The third study is a non-randomised, controlled trial of medical ICU patients with acute respiratory failure (Morris et al. 2008). In this study, an early mobility protocol was started within 48 hrs of mechanical ventilation. In the early mobility group, 106 patients received graduated PT activities, including turning, active resistance, sitting on the edge of the bed, and active transfer from bed to chair. The criteria to limit or withhold mobilisation activities included hypoxia with frequent desaturations below 88%, hypotension (mean arterial pressure <65 mmHg), administration of a new vasopressor agent, new documented myocardial infarction, dysrhythmia requiring the addition of a new antiarrhythmic agent, an increase in the PEEP or a change to assist-control mode of ventilation once in a weaning mode. No events of death, near death, cardiopulmonary resuscitation or removal of a medical device were reported during physical therapy in these patients.
Finally in a recently published randomised controlled trial of acute reparatory failure patients, 498 therapy sessions were performed on 104 patients in a medical ICU (Schweickert et al. 2009). Only one adverse event (desaturation <80%) was reported in this study. Activity events included range of motion exercises, bed mobility, sit to stand, transfer from bed to chair, and walking. The criteria to withhold therapy included MAP <65 or >110 mmHg, systolic blood pressure >200 mmHg, heart rate <40 or >130 beats per minute, respiratory rate <5 or >40 breaths per minute, and oxygen saturation <88%.
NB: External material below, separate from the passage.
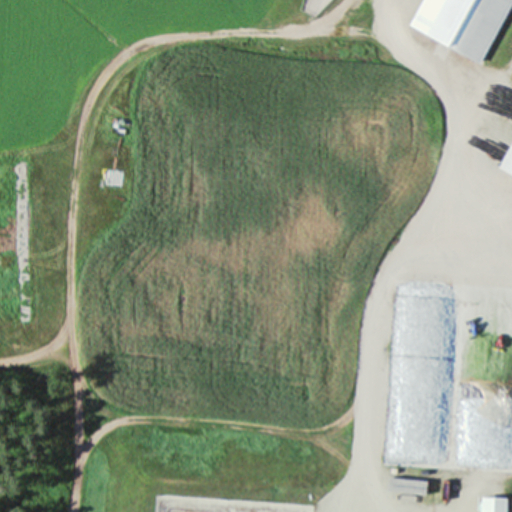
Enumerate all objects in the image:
building: (464, 24)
Based on the above studies and experience with the Critical Care Physical Medicine and Rehabilitation programme in our medical ICU at Johns Hopkins Hospital, we have proposed a screening algorithm (Figure 1) for initiation of early mobility therapy (Korupolu et al. 2009). In general, active mobilisation activities are deferred in patients who are deeply sedated or comatose, and who have unstable blood pressure or require at least moderate doses of infusions of vasoactive medications.
To maximise safety, it is important that mobilisation activities be tailored to each patient's individual circumstances. Clinical judgment is always required on the part of all ICU clinicians and rehabilitation therapists involved in patient care since not all circumstances can be anticipated. Moreover, providing a graduated level of activity and carefully evaluating patients' prior and current clinical response to each activity are vital for the safety of early mobility therapy. Consequently, even patients who do not fully meet circulatory and respiratory criteria may be able to safely participate in mobilisation activities with close monitoring (Bailey et al. 2007).
Early mobilisation and rehabilitation therapy may reduce the deleterious effects of bed rest in the ICU. Existing studies and our clinical experience indicate that screening for patients' level of consciousness, haemodynamic and respiratory stability, and other relevant factors is key for safe delivery of mobilisation activities in critically ill patients. Further research is required to study the physiological effects and outcomes of mobilising critically ill patients to continue the evolution of evidence-based guidelines (Gosselink et al. 2008; Tan et al. 2009).